**The data**
==*==
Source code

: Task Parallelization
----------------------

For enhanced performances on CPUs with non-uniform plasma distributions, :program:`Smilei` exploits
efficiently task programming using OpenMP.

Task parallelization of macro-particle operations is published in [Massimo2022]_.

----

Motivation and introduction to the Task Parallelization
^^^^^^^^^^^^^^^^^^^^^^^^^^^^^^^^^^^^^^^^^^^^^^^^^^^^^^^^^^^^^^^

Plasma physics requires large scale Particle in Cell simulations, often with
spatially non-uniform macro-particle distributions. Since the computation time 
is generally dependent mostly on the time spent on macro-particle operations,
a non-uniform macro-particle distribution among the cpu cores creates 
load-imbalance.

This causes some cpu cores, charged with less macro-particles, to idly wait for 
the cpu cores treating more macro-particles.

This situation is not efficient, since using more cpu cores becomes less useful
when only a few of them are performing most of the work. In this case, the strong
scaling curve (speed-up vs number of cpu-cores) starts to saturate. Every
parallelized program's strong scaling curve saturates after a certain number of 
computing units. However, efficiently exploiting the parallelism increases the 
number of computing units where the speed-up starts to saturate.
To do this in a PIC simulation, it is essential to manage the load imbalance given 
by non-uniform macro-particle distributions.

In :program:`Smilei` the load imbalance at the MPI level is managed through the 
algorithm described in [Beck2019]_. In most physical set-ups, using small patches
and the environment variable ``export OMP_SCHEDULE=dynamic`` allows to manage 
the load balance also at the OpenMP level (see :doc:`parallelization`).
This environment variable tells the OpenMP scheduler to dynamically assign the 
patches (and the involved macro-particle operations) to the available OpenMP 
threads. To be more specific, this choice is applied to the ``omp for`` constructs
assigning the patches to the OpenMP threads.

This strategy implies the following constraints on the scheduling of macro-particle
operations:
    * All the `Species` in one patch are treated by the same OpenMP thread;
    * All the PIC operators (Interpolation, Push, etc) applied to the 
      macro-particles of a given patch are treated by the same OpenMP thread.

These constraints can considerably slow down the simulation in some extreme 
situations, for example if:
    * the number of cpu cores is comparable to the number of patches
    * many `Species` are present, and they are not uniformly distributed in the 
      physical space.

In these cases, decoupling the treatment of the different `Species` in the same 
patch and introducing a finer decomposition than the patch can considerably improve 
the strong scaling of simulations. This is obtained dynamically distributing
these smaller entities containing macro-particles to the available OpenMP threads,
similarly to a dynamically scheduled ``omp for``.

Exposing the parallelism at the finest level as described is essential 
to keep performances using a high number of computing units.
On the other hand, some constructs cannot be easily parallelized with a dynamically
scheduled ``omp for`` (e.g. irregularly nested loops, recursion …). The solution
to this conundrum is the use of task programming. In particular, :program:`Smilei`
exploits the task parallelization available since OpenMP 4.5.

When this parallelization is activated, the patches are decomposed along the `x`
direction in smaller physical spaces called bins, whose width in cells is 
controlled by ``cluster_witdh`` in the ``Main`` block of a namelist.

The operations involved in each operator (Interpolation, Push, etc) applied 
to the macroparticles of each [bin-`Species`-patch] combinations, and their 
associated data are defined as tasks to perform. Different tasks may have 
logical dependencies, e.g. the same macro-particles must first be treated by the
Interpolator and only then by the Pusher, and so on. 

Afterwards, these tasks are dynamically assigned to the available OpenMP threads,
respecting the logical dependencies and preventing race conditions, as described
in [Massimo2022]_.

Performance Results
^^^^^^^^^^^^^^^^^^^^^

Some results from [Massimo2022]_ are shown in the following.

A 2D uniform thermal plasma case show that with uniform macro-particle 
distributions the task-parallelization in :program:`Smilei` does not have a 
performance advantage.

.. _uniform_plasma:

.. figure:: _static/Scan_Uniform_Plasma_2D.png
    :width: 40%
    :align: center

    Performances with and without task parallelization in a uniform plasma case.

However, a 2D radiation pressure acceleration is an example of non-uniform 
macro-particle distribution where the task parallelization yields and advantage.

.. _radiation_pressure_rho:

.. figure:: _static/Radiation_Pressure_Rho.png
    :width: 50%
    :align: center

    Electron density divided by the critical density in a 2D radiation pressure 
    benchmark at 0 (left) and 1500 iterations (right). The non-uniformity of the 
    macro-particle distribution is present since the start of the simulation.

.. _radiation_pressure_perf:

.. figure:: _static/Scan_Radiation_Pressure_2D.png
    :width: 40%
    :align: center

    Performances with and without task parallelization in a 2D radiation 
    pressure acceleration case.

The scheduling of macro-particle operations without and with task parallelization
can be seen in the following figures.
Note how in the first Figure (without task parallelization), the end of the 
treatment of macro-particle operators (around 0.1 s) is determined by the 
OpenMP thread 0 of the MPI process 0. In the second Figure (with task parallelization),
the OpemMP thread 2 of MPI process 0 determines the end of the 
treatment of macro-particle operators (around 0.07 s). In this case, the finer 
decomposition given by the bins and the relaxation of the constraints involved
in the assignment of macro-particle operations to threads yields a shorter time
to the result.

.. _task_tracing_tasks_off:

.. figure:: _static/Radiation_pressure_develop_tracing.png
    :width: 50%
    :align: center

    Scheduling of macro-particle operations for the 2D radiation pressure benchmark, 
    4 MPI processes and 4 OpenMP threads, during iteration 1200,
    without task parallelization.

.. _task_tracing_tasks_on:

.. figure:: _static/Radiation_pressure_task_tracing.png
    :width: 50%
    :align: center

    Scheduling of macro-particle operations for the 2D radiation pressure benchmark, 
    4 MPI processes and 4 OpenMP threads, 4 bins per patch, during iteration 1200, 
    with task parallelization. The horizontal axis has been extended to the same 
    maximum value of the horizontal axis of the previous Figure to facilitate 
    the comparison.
==*==
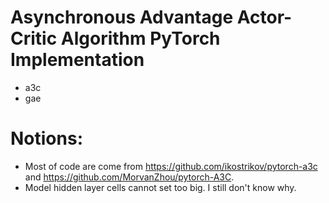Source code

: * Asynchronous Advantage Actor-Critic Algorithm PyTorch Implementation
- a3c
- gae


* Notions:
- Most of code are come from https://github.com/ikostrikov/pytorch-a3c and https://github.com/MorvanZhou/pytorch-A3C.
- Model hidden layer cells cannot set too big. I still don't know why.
==*==
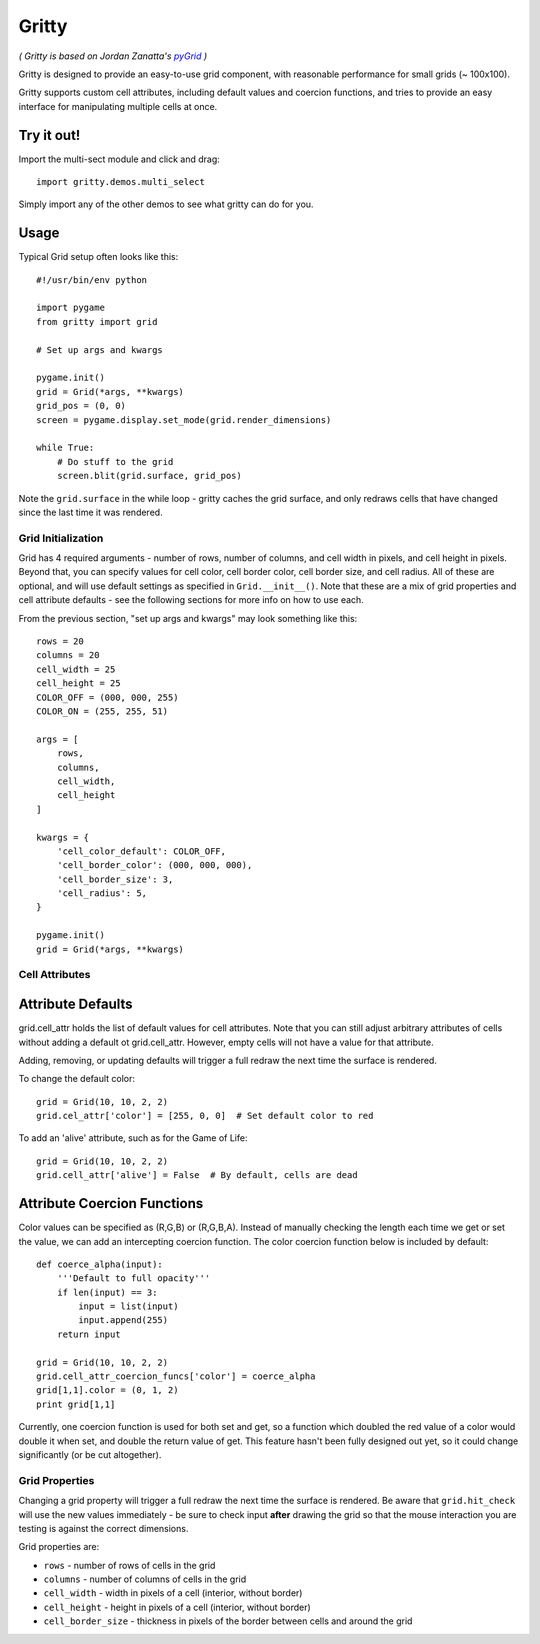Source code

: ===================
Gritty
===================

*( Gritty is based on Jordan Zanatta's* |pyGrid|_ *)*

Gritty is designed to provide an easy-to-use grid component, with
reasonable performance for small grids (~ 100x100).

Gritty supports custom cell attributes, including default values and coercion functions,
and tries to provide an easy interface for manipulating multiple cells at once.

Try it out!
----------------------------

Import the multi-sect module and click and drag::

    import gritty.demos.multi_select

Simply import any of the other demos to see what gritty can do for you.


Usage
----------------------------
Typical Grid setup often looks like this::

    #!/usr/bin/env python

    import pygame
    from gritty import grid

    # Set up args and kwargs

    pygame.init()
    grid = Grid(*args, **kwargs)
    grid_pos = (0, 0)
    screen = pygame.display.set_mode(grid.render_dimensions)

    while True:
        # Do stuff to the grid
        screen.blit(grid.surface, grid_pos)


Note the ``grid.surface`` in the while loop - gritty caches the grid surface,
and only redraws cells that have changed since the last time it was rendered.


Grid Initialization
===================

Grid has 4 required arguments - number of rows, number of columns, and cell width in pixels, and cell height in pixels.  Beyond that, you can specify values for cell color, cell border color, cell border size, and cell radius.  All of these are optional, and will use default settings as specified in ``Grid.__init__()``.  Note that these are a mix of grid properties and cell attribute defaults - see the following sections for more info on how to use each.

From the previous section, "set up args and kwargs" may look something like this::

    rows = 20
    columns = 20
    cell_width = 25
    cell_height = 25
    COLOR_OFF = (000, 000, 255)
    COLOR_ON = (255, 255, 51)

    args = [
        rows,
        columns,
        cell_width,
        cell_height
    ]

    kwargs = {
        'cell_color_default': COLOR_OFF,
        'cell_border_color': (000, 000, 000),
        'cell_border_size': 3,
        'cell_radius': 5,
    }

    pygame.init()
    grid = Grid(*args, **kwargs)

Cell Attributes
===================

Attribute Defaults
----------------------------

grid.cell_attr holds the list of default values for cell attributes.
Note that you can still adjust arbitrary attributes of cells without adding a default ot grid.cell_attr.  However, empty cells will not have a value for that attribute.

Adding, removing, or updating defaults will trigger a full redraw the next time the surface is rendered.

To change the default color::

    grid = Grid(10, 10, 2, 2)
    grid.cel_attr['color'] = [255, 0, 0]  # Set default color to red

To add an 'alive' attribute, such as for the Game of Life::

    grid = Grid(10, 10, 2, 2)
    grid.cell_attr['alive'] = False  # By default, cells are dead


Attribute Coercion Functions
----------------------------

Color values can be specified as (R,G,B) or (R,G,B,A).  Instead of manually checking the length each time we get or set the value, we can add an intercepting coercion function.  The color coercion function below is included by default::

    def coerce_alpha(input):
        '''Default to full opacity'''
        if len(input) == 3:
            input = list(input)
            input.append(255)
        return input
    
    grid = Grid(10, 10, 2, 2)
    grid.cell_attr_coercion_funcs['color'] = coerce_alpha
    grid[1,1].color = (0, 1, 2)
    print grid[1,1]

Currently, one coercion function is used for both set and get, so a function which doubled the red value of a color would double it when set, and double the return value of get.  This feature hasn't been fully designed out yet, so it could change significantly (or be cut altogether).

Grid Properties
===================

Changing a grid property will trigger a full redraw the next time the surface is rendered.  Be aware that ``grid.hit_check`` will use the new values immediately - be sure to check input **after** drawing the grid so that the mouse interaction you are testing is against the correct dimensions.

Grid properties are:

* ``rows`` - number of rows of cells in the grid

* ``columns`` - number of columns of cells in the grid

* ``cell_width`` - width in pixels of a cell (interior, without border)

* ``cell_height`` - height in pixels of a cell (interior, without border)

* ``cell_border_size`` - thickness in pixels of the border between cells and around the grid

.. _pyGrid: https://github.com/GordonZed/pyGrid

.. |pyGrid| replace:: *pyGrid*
==*==
**Exercise details**
For each line above that holds the string "still", provide a copy of that line.

**Answer section**
- Model hidden layer cells cannot set too big. I still don't know why.
Note that you can still adjust arbitrary attributes of cells without adding a default ot grid.cell_attr.  However, empty cells will not have a value for that attribute.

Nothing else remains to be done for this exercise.